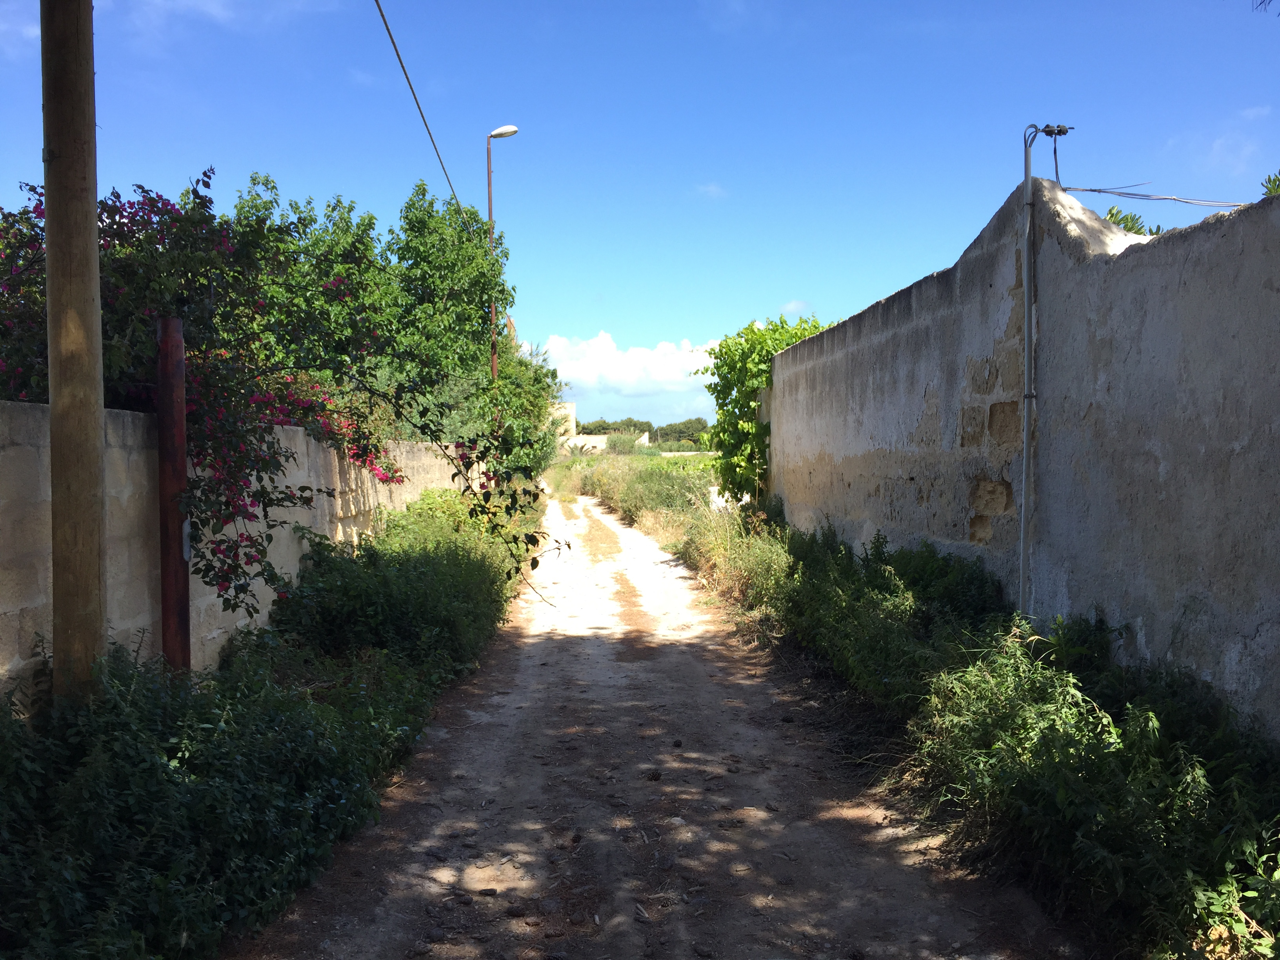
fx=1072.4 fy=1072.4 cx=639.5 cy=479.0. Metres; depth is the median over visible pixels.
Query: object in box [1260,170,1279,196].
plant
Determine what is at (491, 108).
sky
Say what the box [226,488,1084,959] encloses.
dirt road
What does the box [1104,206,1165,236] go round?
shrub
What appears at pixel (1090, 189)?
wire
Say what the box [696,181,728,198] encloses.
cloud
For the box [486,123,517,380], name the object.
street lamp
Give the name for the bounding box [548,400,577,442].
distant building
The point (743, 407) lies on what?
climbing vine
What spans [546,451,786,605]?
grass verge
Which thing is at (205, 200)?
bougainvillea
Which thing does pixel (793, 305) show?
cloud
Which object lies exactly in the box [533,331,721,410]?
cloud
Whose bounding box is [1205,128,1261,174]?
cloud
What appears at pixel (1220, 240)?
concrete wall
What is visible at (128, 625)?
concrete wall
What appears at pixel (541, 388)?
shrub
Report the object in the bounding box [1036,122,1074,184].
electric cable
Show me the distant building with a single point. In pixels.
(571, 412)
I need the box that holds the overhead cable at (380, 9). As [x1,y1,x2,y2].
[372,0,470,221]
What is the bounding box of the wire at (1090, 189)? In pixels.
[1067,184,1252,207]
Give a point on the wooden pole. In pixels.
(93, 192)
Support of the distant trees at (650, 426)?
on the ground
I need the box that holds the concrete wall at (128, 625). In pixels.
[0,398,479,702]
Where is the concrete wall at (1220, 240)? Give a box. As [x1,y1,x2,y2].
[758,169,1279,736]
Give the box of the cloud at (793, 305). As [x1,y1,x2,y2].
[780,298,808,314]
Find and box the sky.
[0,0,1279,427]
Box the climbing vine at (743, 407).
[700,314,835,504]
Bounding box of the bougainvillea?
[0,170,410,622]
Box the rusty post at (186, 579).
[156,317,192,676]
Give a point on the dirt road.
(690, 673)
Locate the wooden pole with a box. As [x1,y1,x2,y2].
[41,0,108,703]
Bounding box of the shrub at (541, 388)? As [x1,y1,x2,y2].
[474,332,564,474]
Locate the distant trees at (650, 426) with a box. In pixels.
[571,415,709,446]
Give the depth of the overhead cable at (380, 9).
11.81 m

==

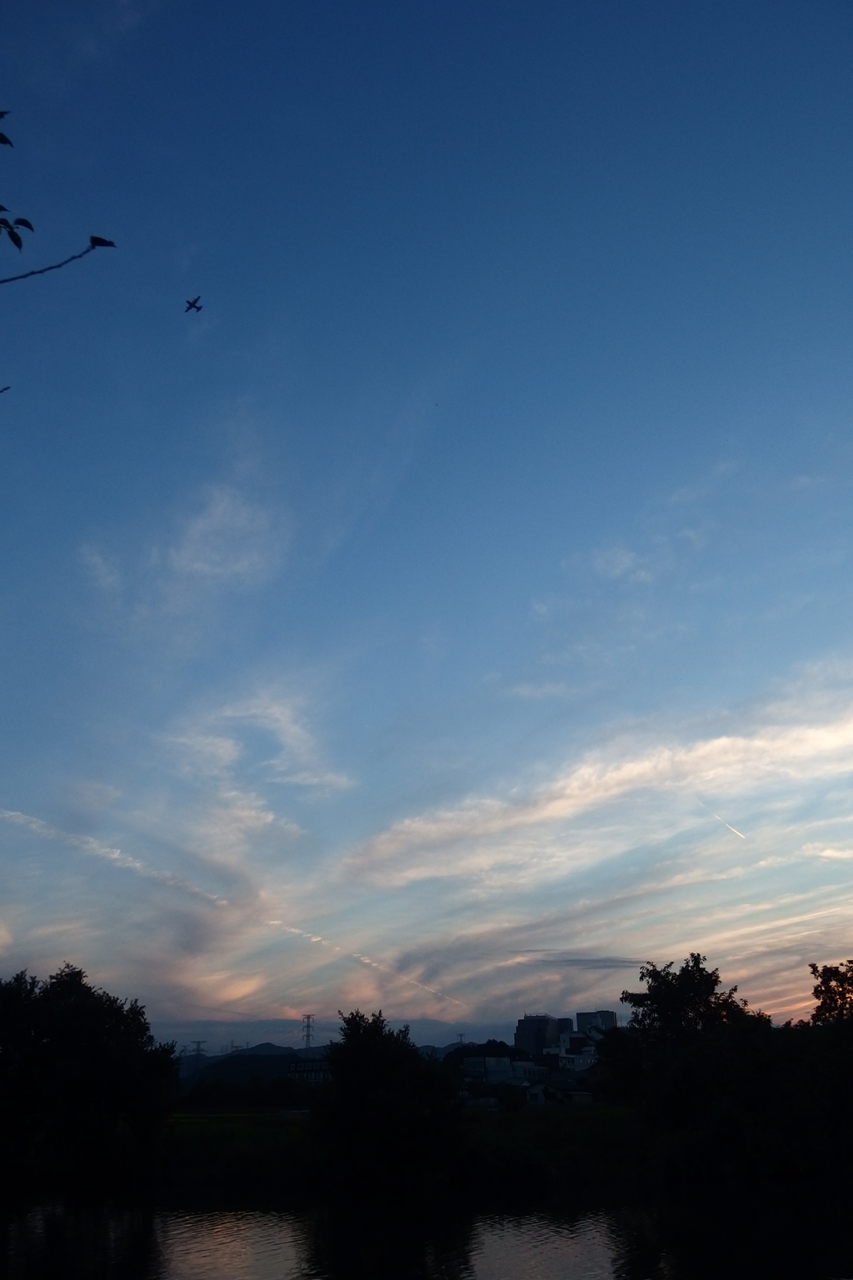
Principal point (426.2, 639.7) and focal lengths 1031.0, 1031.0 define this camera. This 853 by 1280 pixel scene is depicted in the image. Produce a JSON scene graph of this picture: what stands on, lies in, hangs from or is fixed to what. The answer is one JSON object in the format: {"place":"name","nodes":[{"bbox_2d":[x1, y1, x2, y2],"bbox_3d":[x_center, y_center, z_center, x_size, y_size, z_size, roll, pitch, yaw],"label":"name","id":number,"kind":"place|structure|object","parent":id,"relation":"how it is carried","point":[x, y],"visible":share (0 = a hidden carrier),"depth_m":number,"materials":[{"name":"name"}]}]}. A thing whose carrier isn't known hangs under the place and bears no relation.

--

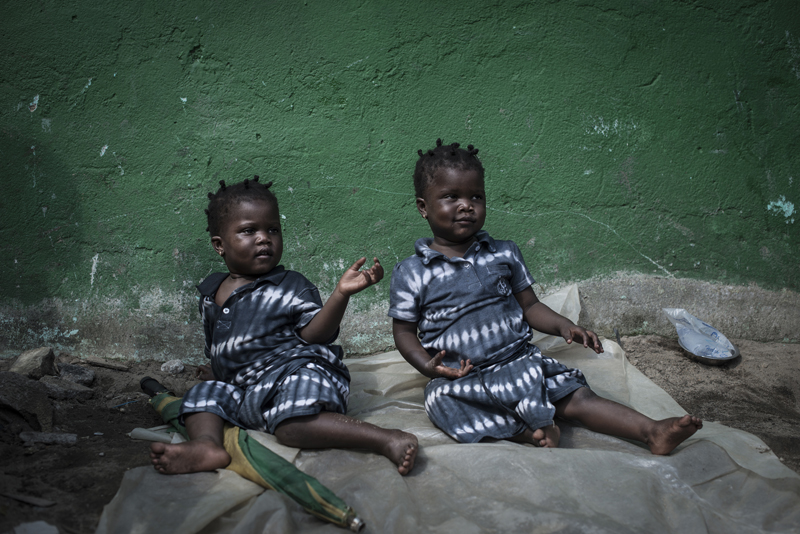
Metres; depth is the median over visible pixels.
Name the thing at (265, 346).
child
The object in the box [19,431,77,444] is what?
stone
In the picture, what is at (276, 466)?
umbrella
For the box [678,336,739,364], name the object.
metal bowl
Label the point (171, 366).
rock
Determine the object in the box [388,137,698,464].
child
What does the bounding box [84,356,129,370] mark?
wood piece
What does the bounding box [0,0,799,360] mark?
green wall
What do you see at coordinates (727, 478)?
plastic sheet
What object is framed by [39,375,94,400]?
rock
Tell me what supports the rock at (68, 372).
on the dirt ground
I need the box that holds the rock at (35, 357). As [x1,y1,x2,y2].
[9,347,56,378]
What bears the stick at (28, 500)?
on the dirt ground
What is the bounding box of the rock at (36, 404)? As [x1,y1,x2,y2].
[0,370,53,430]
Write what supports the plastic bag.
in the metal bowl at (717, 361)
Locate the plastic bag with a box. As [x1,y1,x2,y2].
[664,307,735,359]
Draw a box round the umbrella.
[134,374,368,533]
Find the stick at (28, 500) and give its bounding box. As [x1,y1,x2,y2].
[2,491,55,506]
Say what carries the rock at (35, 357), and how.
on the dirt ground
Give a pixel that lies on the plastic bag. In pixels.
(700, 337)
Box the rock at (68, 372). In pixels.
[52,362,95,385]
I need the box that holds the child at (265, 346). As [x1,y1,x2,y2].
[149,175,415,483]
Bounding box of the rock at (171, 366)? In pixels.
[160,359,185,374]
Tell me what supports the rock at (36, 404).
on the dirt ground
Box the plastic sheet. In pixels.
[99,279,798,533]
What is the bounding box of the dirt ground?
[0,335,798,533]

**INSTRUCTIONS FOR THE TASK**. Go line by line through the records and copy those that contain the word "Metres".

**TASK RESPONSE**.
fx=1072.4 fy=1072.4 cx=639.5 cy=479.0. Metres; depth is the median over visible pixels.
Metres; depth is the median over visible pixels.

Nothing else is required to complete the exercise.